At this point I kinda dozed off, but according to the Internet, Radagast and rabbits roll in and tell Gandalf what's up and that dark magic and ghosts and a necromancer and shit like that appears to be happening, and hey, check out this sword the ghost had, and orcs attack, and everybody somehow arrives at Rivendell even though Thorin was all "Fuck the elves." Elrond the elf is of course nice about it, and eventually helps them out by reading the map they have with moon runes on it. COINCIDENTALLY, now's the night to read it. It tells him where the hidden door to Erebor is. Elrond, still scared of dragons, tells the party they shouldn't go, but that just ticks off the dwarves, who eventually sneak off and leave. Gandalf, Elrond, Galadriel (it's old home week), and Saruman The Creepy all have a meeting to discuss the creepy evil shit that seems to be going down in Middle Earth again, and of course Saruman is "nope, nothing going on here, nothing to worry about." Galadriel spends the entire thing snooping through Gandalf's thoughts psychically and they figure out that the sword was buried WAAAAAAAY deep with a dead witch-king, so how the fuck is it out and about now? Also, she's amused that the dwarves snuck off.

The dwarves and Bilbo run into some stone giants, who are apparently dumb as shit because they randomly fight each other and chuck rocks at each other's heads, which makes me wonder how the species survives. After seeing this, and hearing Thorin bitch once again that Bilbo is a wimp, Bilbo is all, "You're right, I'm outta here." Of course, that's the time for them all to end up being trapped in Goblinville, for a giant fight to break out, for me to get super grossed out by the Goblin King--the movie does pretty very well, but it also does super ugly in more detail than I like--and Gandalf has to roll in once more to save the day. Bilbo, unlike the dwarves, falls to the bottom of the cavern or whatever and meets--oh goodie, my very favorite character, NOT-- Gollum the Schizophrenic. They have a riddle-off, Bilbo grabs The One Ring that falls out of Gollum's...whatever, let's not think about this too hard...., uses it to become invisible, and gets the hell out of there. Eventually, everyone ends up stuck on a tree, about to fall off a cliff, while orcs attack. Bilbo does heroically stop Thorin from being beheaded by Azog, so good for him.
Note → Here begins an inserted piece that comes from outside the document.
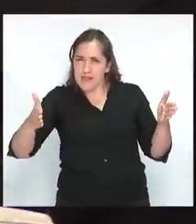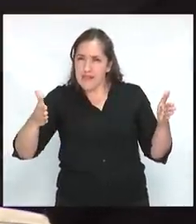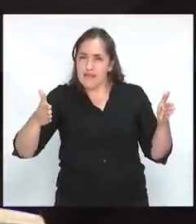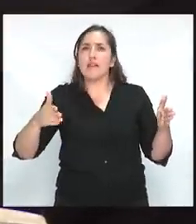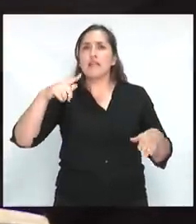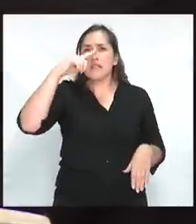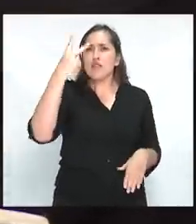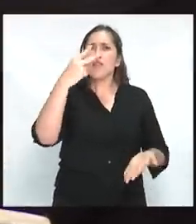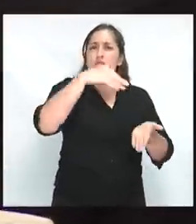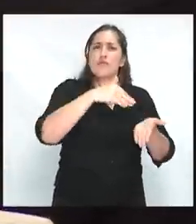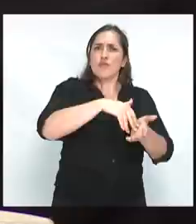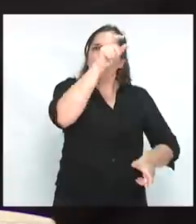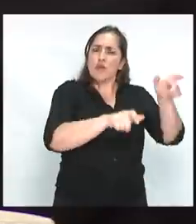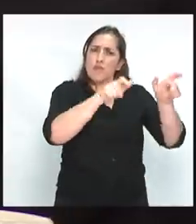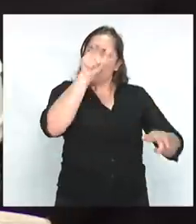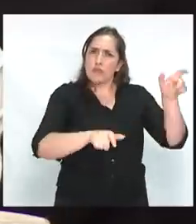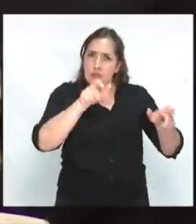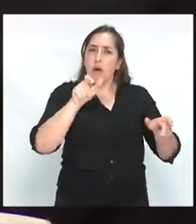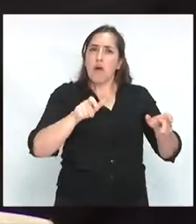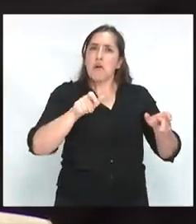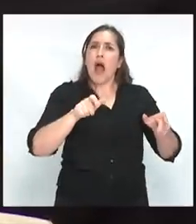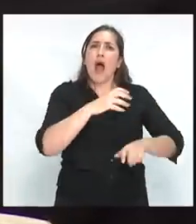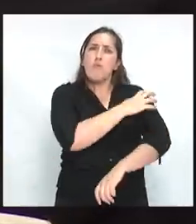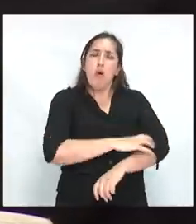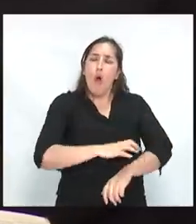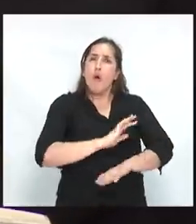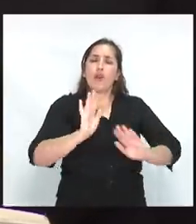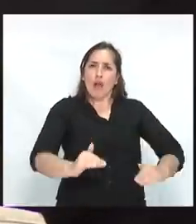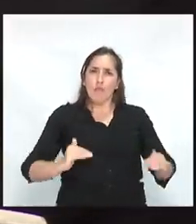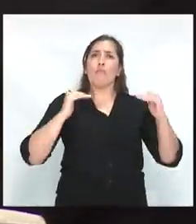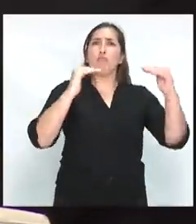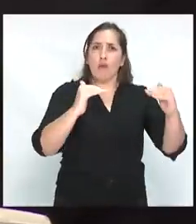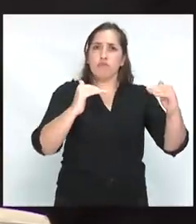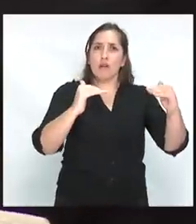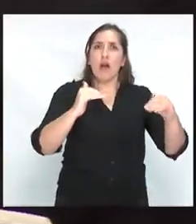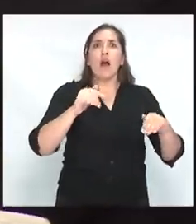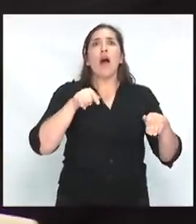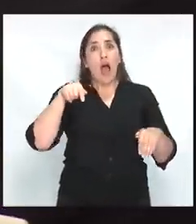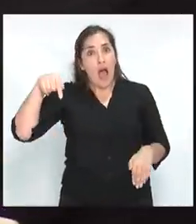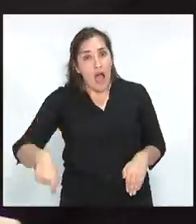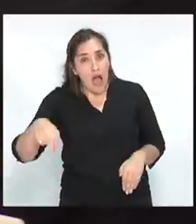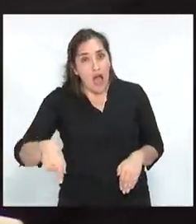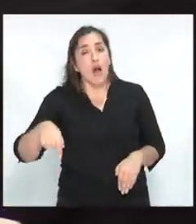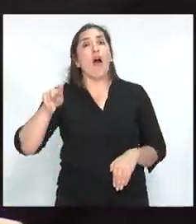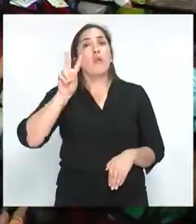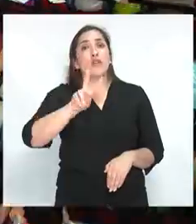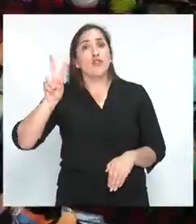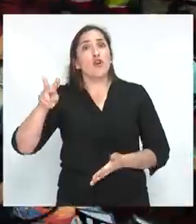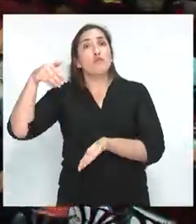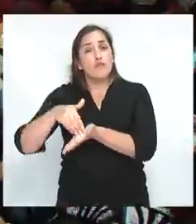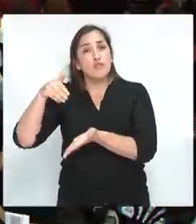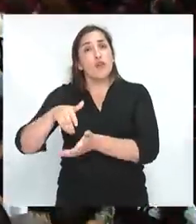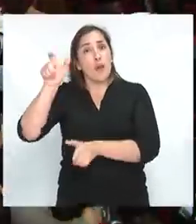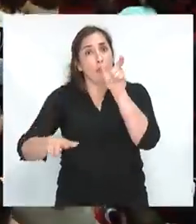72 millones de personas salieron de la pobreza. En tiempos neoliberales, 22 millones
Can i just say that the entire cast should be dead like five times over, with all the falls they do? Good thing we can figure they somehow don't have broken backs because they're of other species!

Anyhoo, Gandalf summons a butterfly to go summon some giant fucking eagles to fly them all out of there, and the movie ends with them finally seeing Erebor.... a looooooooooong way off. More walking to come....

Overall, I enjoyed it, though I was starting to lose interest and patience about the point where the ugly-ass goblins and orcs and Gollum all showed up. But I can't stand Gollum, so there you go. But they did manage to make it action-packed, so it seemed more interesting than it should have been for a regular book split into three and dragged out. Not bad. And they make the dwarves more personable and fun to hang around, and it's nice to see Bilbo grow up some.

After that, I went over to L's with them, where they cooked a Chinese food dinner and we watched episodes of Archer. I'd seen the first three episodes of it and...well, hadn't liked it as much as I thought I would. Mostly at the time I thought, "god, everyone's just a dumb asshole and they fight all the time and mostly I'm not laughing that much." But season two appears to be better--I was really cracking up at the "Archer gets breast cancer and goes on a rampage when he finds out he was on fake chemotherapy drugs, then goes on chemo DURING his rampage and guess how well that goes" plot. Maybe I'll go watch more of this?